The universal laws are there to realign us with that purpose when we forget and go offtrack. The laws of karma and attraction operate to show us the way to the realization of God, usually slowly but always without doubt as to the ultimate conclusion. Everyone is destined to realize God one day. Some simply take a more leisurely route and dally with their desires.
“I want” is an operational barrier to a world that works in that life is designed to encourage us to progressively realize ourselves as God. To do that, one of our pathways is to be godlike, to emulate the divine qualities. But what is God like?
God isn’t selfish, self-centered, or self-serving. God is loving, compassionate, giving. Life is designed, I believe, to wean us from the former ways and align us with the latter.
Competition, separation, and winning at our neighbor’s expense don’t mirror what God is like.
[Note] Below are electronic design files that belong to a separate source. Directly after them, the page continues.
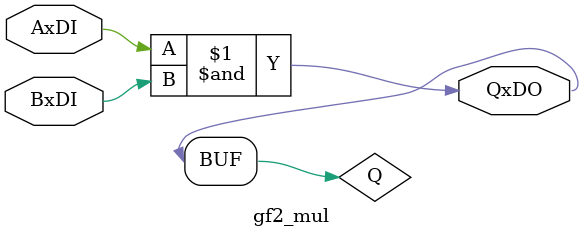
<source format=v>
module gf2_mul
#
(
    parameter N = 1
)
(
    AxDI,
    BxDI,
    QxDO
);
input [N-1:0] AxDI;
input [N-1:0] BxDI;
output [N-1:0] QxDO;

generate
    wire [N-1:0] Q;

    if (N==1) begin
        assign Q = AxDI & BxDI;
    end

    if (N==2) begin
        wire [N-1:0] A;
        wire [N-1:0] B;
        wire [N-1:0] Q_norm;

        assign A[0] = AxDI[0];
        assign A[1] = AxDI[1];
        assign B[0] = BxDI[0];
        assign B[1] = BxDI[1];

        assign Q_norm[0] = (A[0] & B[1]) ^ (A[1] & B[0]) ^ (A[1] & B[1]);//((A[1] ^ A[0]) & (B[1] ^ B[0])) ^ (A[0] & B[0]);
        assign Q_norm[1] = (A[0] & B[1]) ^ (A[1] & B[0]) ^ (A[0] & B[0]);//((A[1] ^ A[0]) & (B[1] ^ B[0])) ^ (A[1] & B[1]);
        
        assign Q[0] = Q_norm[0];
        assign Q[1] = Q_norm[1];
    end

    if (N==4) begin
        wire [3:0] A;
        wire [3:0] B;
        wire [3:0] Q_norm;
        wire [1:0] PH;
        wire [1:0] PL;
        wire [1:0] P;
        wire [1:0] AA;
        wire [1:0] BB;

        assign A[3] = AxDI[3];
        assign A[2] = AxDI[2];
        assign A[1] = AxDI[1];
        assign A[0] = AxDI[0];
        
        assign B[3] = BxDI[3];
        assign B[2] = BxDI[2];
        assign B[1] = BxDI[1];
        assign B[0] = BxDI[0];
        
        // HI MUL GF2^4 multiplier
        assign PH[0] = (A[2] & B[3]) ^ (A[3] & B[2]) ^ (A[3] & B[3]);//((A[3] ^ A[2]) & (B[3] ^ B[2])) ^ (A[2] & B[2]);
        assign PH[1] = (A[2] & B[3]) ^ (A[3] & B[2]) ^ (A[2] & B[2]);//((A[3] ^ A[2]) & (B[3] ^ B[2])) ^ (A[3] & B[3]);
        
        // LO MUL GF2^4 multiplier
        assign PL[0] = (A[0] & B[1]) ^ (A[1] & B[0]) ^ (A[1] & B[1]);//((A[1] ^ A[0]) & (B[1] ^ B[0])) ^ (A[0] & B[0]);
        assign PL[1] = (A[0] & B[1]) ^ (A[1] & B[0]) ^ (A[0] & B[0]);//((A[1] ^ A[0]) & (B[1] ^ B[0])) ^ (A[1] & B[1]);

        // MUL and SQUARE SCALE
        assign AA = {A[3], A[2]} ^ {A[1], A[0]};
        assign BB = {B[3], B[2]} ^ {B[1], B[0]};

        assign P[1] = ((AA[1] ^ AA[0]) & (BB[1] ^ BB[0])) ^ (AA[0] & BB[0]); //(AA[0] & BB[1]) ^ (AA[1] & BB[0]) ^ (AA[1] & BB[1]);//
        assign P[0] = (AA[0] & BB[0]) ^ (AA[1] & BB[1]);

        // Output assignment
        assign Q_norm = {(PH ^ P), (PL ^ P)};

        // Linear mapping:
        assign Q[3] = Q_norm[3];
        assign Q[2] = Q_norm[2];
        assign Q[1] = Q_norm[1];
        assign Q[0] = Q_norm[0];
    end

    assign QxDO = Q;
endgenerate

endmodule

</source>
They don’t emulate the divine qualities and don’t contribute to our achieving the purpose of life. In fact they create the unworkability of resentment, hatred, greed, etc. Life is designed, I believe, to see that nothing permanently satisfying emerges from a life lived in these ways.
Some lightworkers capture this circumstance by distinguishing between a life lived in service to self from one lived in service to others. I’m not saying that we shouldn’t see to our own basic needs. But we need to set limits on how much of what we do that serves only ourselves. Once past satisfying our needs, the tug becomes ever stronger to turn our attention to service to others and to commit ourselves to reducing the world’s unworkability.
In summary, it’s my view that, as we lightworkers turn our attention to the task of creating a New World that works, what will repeatedly present itself to us are the remaining areas of the world’s unworkability. Primarily these have to do with the needs of Gaia, the human collective and the kingdoms.
In pursuing the transformation of the unworkable to the workable, our efforts bear fruit to the extent that we pursue our work in service to others. The primary barrier to our limited world working, but perhaps to the wider world working as well, is a retention of and fixation on the limiting attitude of exclusive service to self.
The old paradigm of exclusive service to self has little chance of surviving into the New World now before us. The new paradigm of service to others aligns us with the divine qualities and promises to fulfill the purpose of life by seeing us become more godlike, more like what God actually is, which is love, compassion, and giving, while at the same time reducing the world’s unworkability.
For me, living in service to others and addressing the world’s unworkability are the two necessary organizing principles we need to embrace to build a New World that works for everyone.
Footnotes
(1) Sri Krishna in Swami Prabhavananda and Christopher Isherwood, trans., Bhagavad-Gita. The Song of God. New York and Scarborough: New American Library, 1972; c1944, 71.